Little Shop of Horrors was a favorite at our house and I Love what you have done! Now I will be humming that song throughout the day!


----------



## kauldron (Oct 17, 2011)

Nice job Wispurs. You can tell you spent a lot of time on that one. Looks great.


----------



## Headless (Sep 4, 2011)

Sensational job!


----------



## CreeepyCathy (Mar 28, 2009)

great job on that!


----------



## hexerei (Aug 31, 2008)

This is so awesome I finished a similar project recently as well! Yours has so much detail. I will be posting pics of mine as well with the rest of my party pics this halloween.


----------



## bobzilla (Nov 13, 2008)

Nicely done!


----------



## deadSusan (Jun 26, 2013)

This is great. Thank you for the inspiration.


----------



## FastEddie33 (Aug 16, 2013)

That looks great!!


----------



## jdubbya (Nov 6, 2005)

Love this! Fantastic!


----------



## The Halloween Lady (Aug 18, 2010)

It might have been frustrating but it well worth the effort!!!!!


----------



## Lilly (Jun 13, 2006)

great job ..


----------



## kevin242 (Sep 30, 2005)

Wow, sweet!

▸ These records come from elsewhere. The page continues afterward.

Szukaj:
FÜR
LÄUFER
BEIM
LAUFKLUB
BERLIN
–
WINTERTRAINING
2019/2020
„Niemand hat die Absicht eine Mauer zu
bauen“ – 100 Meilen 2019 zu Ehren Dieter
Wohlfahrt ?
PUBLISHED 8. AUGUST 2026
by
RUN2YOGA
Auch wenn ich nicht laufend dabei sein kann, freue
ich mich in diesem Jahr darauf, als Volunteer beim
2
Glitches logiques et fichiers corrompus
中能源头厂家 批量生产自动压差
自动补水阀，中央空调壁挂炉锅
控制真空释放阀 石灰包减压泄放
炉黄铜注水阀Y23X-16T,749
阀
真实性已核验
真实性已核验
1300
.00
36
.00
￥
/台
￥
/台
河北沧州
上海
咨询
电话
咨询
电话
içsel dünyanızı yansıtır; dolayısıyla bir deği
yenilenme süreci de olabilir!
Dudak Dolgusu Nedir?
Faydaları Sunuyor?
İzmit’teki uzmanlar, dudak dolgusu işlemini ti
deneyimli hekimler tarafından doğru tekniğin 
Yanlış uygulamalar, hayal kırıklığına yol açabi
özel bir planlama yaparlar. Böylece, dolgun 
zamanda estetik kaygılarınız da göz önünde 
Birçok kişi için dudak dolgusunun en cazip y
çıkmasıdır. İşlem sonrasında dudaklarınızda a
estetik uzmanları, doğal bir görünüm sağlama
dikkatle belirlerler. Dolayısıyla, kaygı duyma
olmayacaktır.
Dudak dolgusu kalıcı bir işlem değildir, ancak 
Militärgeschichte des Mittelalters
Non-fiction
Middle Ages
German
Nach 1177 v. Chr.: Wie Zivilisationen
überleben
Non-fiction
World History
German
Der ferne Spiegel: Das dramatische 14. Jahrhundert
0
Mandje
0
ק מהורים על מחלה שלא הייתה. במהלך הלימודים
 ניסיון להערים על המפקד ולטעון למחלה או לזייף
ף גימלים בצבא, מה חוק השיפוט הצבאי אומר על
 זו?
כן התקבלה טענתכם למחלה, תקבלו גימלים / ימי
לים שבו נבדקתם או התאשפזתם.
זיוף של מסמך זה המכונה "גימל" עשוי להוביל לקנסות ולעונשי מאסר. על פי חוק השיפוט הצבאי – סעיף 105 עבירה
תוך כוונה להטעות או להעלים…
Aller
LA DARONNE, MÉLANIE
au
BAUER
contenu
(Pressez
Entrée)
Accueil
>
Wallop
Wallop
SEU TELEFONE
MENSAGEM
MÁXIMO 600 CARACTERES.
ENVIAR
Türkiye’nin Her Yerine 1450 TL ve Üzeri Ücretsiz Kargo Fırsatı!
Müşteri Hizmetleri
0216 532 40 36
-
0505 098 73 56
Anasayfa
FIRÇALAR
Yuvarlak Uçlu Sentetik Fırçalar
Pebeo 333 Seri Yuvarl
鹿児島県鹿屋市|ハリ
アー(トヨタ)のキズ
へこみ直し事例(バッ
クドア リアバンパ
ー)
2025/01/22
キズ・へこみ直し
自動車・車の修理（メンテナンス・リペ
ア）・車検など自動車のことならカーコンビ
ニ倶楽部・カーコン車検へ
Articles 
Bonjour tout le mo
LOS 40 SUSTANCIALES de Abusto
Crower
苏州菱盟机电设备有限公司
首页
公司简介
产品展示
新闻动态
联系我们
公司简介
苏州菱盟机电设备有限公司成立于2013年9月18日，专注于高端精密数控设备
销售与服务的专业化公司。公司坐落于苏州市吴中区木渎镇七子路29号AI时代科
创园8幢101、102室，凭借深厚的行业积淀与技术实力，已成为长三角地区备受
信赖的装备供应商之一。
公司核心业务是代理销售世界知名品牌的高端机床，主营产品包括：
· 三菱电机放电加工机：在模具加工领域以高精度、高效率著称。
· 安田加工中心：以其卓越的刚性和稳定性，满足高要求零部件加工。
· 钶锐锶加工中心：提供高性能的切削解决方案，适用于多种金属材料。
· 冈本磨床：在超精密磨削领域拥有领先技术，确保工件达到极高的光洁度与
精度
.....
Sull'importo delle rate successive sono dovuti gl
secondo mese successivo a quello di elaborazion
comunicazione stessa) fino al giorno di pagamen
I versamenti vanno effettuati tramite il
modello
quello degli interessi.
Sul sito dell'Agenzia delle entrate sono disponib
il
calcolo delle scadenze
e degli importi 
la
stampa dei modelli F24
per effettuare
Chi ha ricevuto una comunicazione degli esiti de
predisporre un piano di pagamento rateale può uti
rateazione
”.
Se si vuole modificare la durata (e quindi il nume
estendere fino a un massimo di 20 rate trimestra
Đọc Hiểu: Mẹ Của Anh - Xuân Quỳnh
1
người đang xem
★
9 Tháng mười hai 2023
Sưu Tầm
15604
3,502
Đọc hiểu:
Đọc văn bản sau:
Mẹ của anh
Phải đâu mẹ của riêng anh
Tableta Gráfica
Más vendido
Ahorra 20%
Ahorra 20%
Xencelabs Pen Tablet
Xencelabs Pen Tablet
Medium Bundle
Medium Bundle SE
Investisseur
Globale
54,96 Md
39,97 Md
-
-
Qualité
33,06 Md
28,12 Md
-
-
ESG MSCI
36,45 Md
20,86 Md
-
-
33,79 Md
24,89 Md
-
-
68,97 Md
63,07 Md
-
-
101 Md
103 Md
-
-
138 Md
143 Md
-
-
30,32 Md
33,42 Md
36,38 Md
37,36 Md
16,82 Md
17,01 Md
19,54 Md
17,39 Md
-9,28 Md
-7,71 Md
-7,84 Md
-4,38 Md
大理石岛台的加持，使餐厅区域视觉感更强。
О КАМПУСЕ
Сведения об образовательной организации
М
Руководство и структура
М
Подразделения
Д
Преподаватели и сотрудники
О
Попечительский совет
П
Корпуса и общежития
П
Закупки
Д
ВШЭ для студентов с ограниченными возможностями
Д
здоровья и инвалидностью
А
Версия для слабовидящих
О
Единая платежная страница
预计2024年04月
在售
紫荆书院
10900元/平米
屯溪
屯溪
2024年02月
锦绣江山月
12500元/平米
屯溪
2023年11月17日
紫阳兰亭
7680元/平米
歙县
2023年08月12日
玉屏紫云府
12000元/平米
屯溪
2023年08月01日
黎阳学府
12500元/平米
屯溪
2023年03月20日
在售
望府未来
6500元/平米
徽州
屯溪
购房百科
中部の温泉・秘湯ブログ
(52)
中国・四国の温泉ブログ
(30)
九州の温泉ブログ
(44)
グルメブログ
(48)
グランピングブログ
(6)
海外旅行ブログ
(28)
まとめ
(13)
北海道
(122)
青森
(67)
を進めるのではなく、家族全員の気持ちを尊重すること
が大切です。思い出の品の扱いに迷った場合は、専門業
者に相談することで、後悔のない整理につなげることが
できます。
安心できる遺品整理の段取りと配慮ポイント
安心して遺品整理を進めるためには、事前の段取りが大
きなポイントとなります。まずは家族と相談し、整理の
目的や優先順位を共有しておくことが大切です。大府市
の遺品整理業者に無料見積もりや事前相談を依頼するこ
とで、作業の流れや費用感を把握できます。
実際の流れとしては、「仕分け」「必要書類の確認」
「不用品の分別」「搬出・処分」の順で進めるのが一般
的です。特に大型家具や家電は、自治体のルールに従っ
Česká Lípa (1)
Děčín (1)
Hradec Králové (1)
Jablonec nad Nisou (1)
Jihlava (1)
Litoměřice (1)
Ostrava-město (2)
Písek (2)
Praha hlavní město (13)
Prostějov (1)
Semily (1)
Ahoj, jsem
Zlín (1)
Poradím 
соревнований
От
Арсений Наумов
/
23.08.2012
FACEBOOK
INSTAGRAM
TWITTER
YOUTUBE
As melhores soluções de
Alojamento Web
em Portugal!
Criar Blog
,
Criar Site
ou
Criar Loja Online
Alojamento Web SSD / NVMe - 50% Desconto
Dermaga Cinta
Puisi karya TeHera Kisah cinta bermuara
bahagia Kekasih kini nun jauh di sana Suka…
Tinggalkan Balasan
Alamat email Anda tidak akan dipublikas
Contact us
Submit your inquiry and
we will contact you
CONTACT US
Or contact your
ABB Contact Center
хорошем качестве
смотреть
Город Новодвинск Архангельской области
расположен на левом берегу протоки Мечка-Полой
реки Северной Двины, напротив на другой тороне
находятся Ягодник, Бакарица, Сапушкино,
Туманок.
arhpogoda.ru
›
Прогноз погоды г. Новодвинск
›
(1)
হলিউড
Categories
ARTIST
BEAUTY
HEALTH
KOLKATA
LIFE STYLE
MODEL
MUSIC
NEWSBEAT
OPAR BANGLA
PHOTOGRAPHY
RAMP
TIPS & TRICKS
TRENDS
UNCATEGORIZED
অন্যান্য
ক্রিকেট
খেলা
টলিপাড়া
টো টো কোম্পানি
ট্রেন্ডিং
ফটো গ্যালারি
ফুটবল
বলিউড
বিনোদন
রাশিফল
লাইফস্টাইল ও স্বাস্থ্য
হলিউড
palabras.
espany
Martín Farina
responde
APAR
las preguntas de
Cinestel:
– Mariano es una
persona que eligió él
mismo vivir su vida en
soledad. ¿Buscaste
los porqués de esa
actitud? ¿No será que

I LOVE the half-eaten baby doll


----------



## kprimm (Mar 14, 2009)

Nice work on this. I think the baby dropped his pacifier down the hatch.


----------



## LilMissSunshine (Sep 1, 2013)

This is so great! My cousins favorite movie is Little Shop of Horrors, I gotta show him this!


----------



## Wispurs (Oct 9, 2012)

Thank you everyone. I'm very pleased to add it has survived our first rain/wind storm of the season. baby and all


----------



## chrisc (Nov 12, 2013)

love it!...great job.


----------



## Jacksonville Haunter (Apr 21, 2011)

I have seen a few of these from other haunters, and yours is the best. It looks like it is alive, and it is eating a baby!!!


----------



## creeperguardian (Nov 6, 2012)

Wow AMAZING WORK. really great prop and real looking.


----------



## Pumpkin5 (Aug 8, 2010)

:jol: I just love it! I've always wanted to make a few little man eating plants to sit around for atmosphere. I love the look of yours, it's very creative!


----------